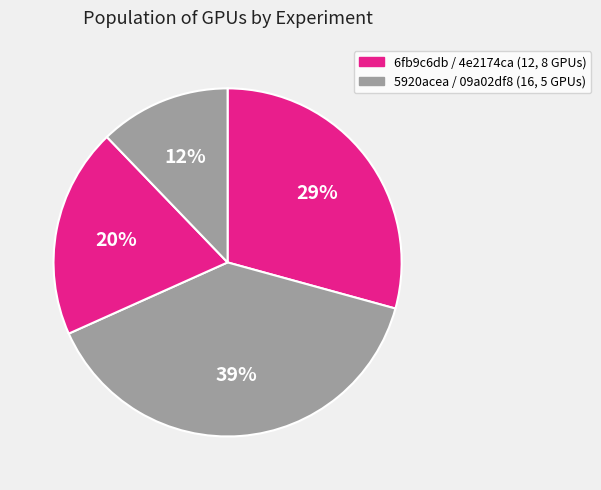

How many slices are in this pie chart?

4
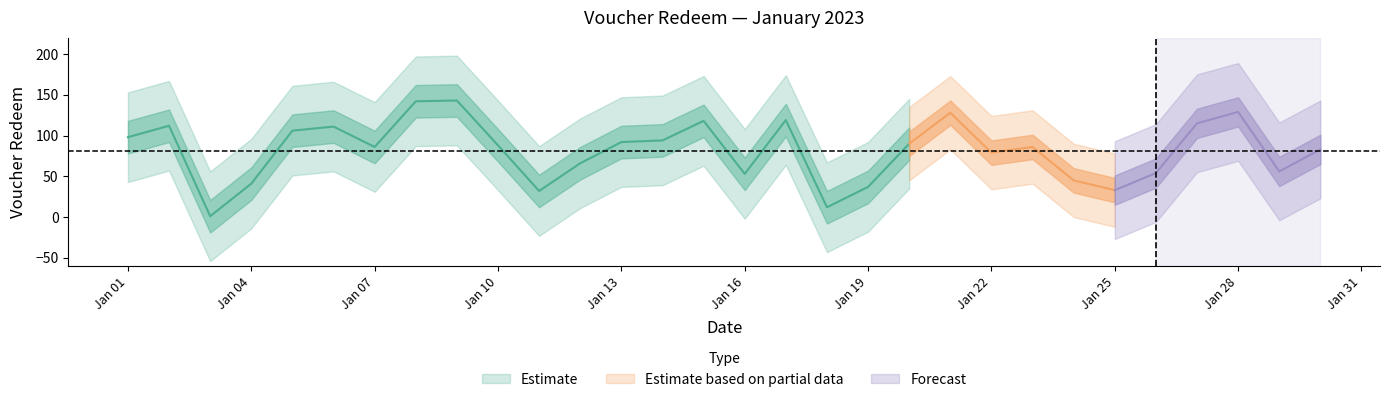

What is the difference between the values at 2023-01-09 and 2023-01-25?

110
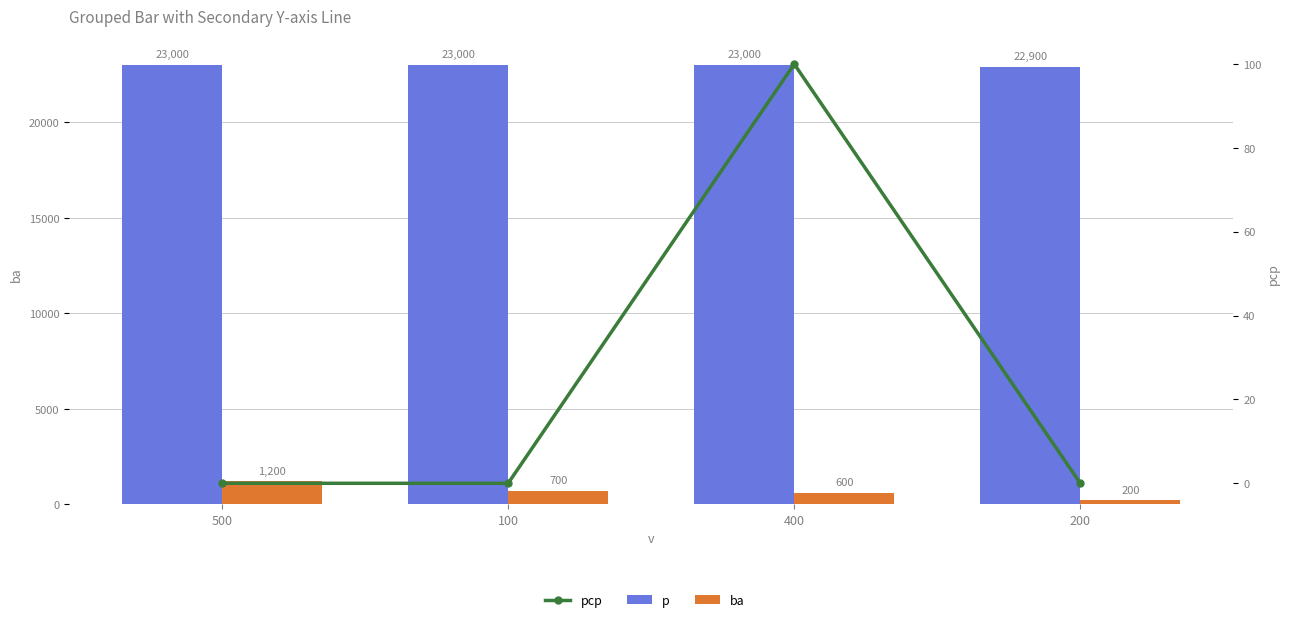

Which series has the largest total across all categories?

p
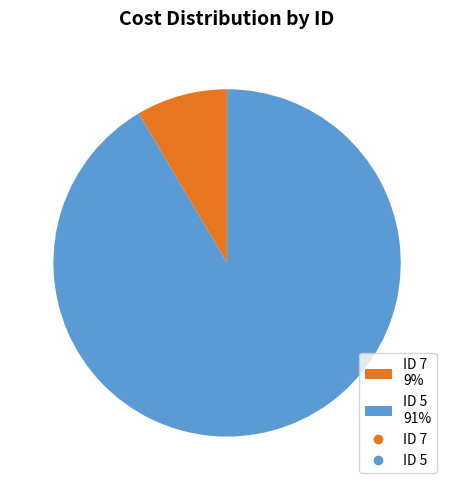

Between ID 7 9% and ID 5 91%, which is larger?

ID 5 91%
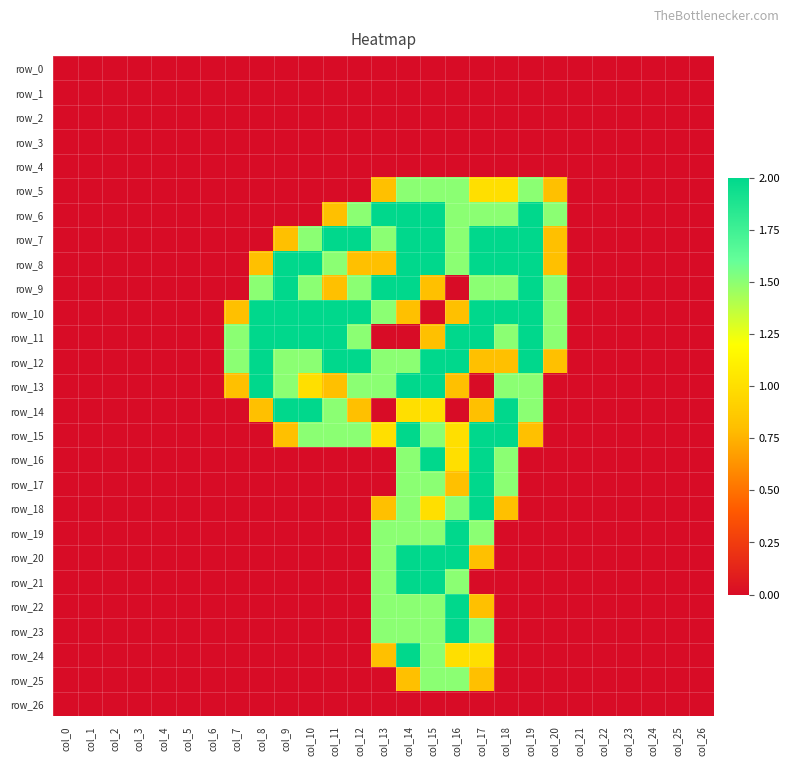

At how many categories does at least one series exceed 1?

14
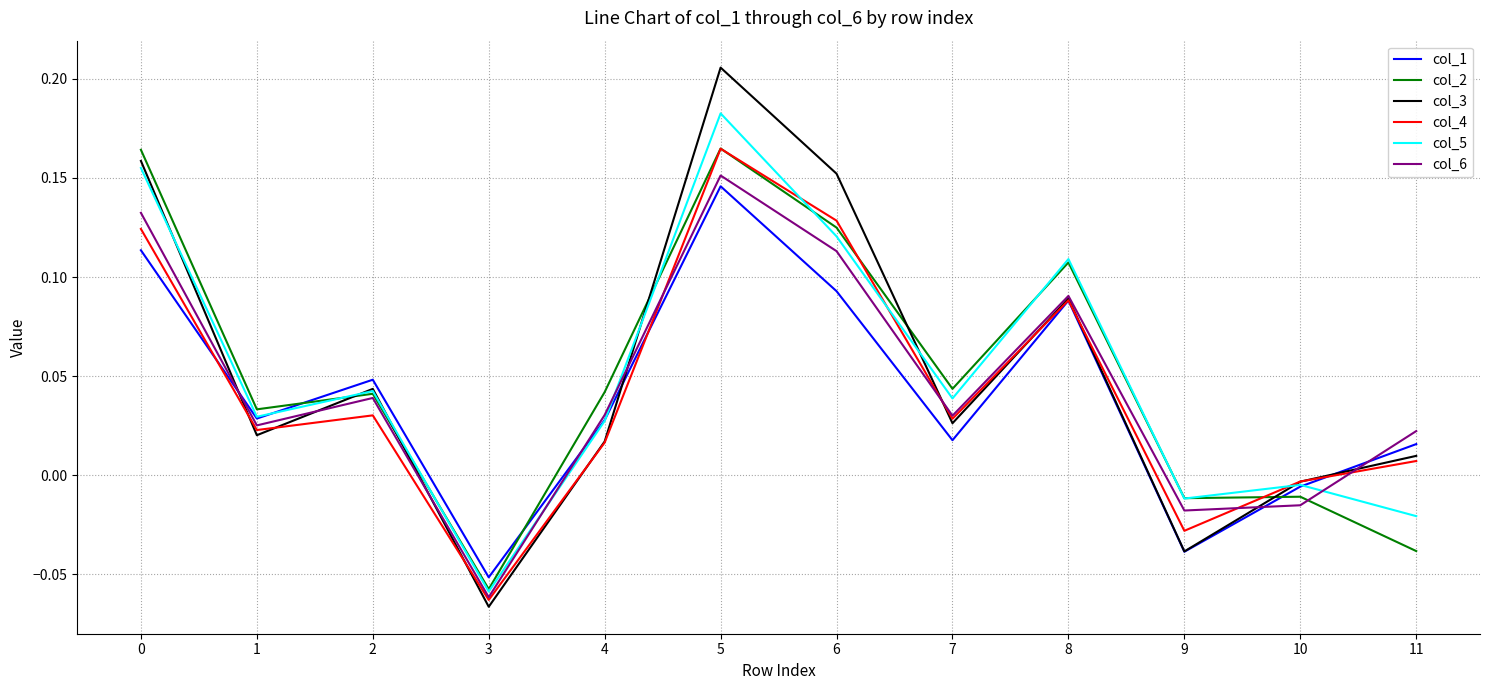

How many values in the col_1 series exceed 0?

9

----

- _ASSIGNED TASK_
Extract each line of the data above that contains the word "exceed".

- _SOLUTION FOR THIS EXERCISE_
At how many categories does at least one series exceed 1?
How many values in the col_1 series exceed 0?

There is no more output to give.